IRESS liegen mit ihren sinnlich-atmosphärischen Songs irgendwo zwischen KING WOMAN und HOLY FAWN, mit einem Hauch „White Pony“-DEFTONES und SLOWDIVE. Ganz klar, hier gibt es große Gefühle, und das, obwohl sich IRESS in Sachen Pathos zurückhalten. Sängerin Michelle Malley muss mit ihrer gehauchten, rauchigen Stimme ihre Lyrics nur hinaussingen und schon mit dem Opener „Falling“ mag man ihr verfallen. Bei dieser Stimme gerät die Band fast in Vergessenheit, doch Gitarrist Graham Walker, der mal wavige und mal breitwandige Riffs spielt, mal subtile Melodien aus sich fließen lässt und hin und wieder nur kleine Akzente setzt, kreiert zusammen mit der Rhythmuseinheit die Basis der Songs.
Auch wenn „Sleep Now, In Reverse“ zehn Songs lang vor sich hin schwelgt, unterscheiden sich die einzelnen Stücke voneinander. Da gibt es die nahezu metallische, bisweilen dramatische Heaviness in „The Remains“ und „Knell Mara“, die der Band etwas weniger gut steht als die schwebende Melancholie von „Leviathan (The Fog)“ uns „In Reverse“. Und doch funktionieren beide Pole von IRESS, gerade wenn sie wie in „Ever Under“ und „The Remains aufeinander treffen. So schafft die Formation es, dass „Sleep Now, In Reverse“ in sich geschlossen klingt und subtil abwechslungsreich ist. IRESS funktionieren als Quartett, setzen keine großen Soundeffekte ein, jedes der Bandmitglieder hat im Soundbild seinen Platz. Und genau hier ist die Erfahrung der seit 2010 aktiven Band spürbar.
IRESS balancieren zwischen Verträumtheit und Heaviness: „Sleep Now, In Reverse“ ist gerade dann am besten, wenn beide Pole verbunden werden.

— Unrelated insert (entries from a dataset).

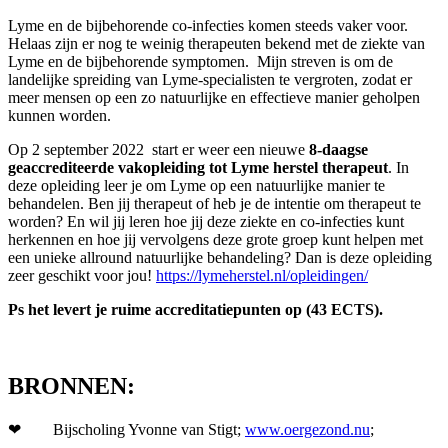
Lyme en de bijbehorende co-infecties komen steeds vaker voor.
Helaas zijn er nog te weinig therapeuten bekend met de ziekte van
Lyme en de bijbehorende symptomen. Mijn streven is om de
landelijke spreiding van Lyme-specialisten te vergroten, zodat er
meer mensen op een zo natuurlijke en effectieve manier geholpen
kunnen worden.
Op 2 september 2022 start er weer een nieuwe
8-daagse
geaccrediteerde vakopleiding tot Lyme herstel therapeut
. In
deze opleiding leer je om Lyme op een natuurlijke manier te
behandelen. Ben jij therapeut of heb je de intentie om therapeut te
worden? En wil jij leren hoe jij deze ziekte en co-infecties kunt
herkennen en hoe jij vervolgens deze grote groep kunt helpen met
een unieke allround natuurlijke behandeling? Dan is deze opleiding
zeer geschikt voor jou!
https://lymeherstel.nl/opleidingen/
Ps het levert je ruime accreditatiepunten op (43 ECTS).
BRONNEN:
❤ Bijscholing Yvonne van Stigt;
www.oergezond.nu
;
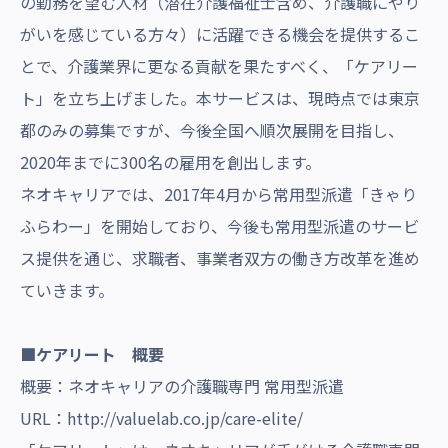
の勤務を望む人材（潜在介護福祉士含め、介護職にやり
がいを感じている方々）に活躍できる機会を提供するこ
とで、介護業界に更なる貢献を果たすべく、「ケアリー
ト」を立ち上げました。本サービスは、現時点では東京
都のみの募集ですが、今後全国へ順次展開を目指し、
2020年までに300名の雇用を創出します。
ネオキャリアでは、2017年4月から常用型派遣「きゃり
ふらわー」を開始しており、今後も常用型派遣のサービ
ス提供を通じ、求職者、事業者双方の働き方改革を進め
ていきます。
■ケアリート 概要
概要：ネオキャリアの介護職専門 常用型派遣
URL：
http://valuelab.co.jp/care-elite
/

„Sleep Now, In Reverse“ ist gleichermaßen heavy und gefühlvoll, kann aber nicht immer zupacken. Zwischendurch gibt es da einige Momente, in denen sich die Musik ein wenig zieht, hin und wieder wirken die Instrumentalisten zudem etwas unterspannt – siehe „Mercy“ – und könnten etwas zwingender agieren. Und doch klimaxen IRESS mit dem unfassbar schönen „Sanctuary“, das sich zu einem kleinen Epos mausert und das Album sehr versöhnlich enden lässt. Am Ende der 50 Minuten ist von Abkühlung keine Spur – durch IRESS fühlt sich die Nacht noch etwas schwüler an. Der Soundtrack zur Sommerromanze? Bestimmt. Ob aus dieser Affäre eine Langzeitbeziehung wird? Die Chancen stehen nicht schlecht.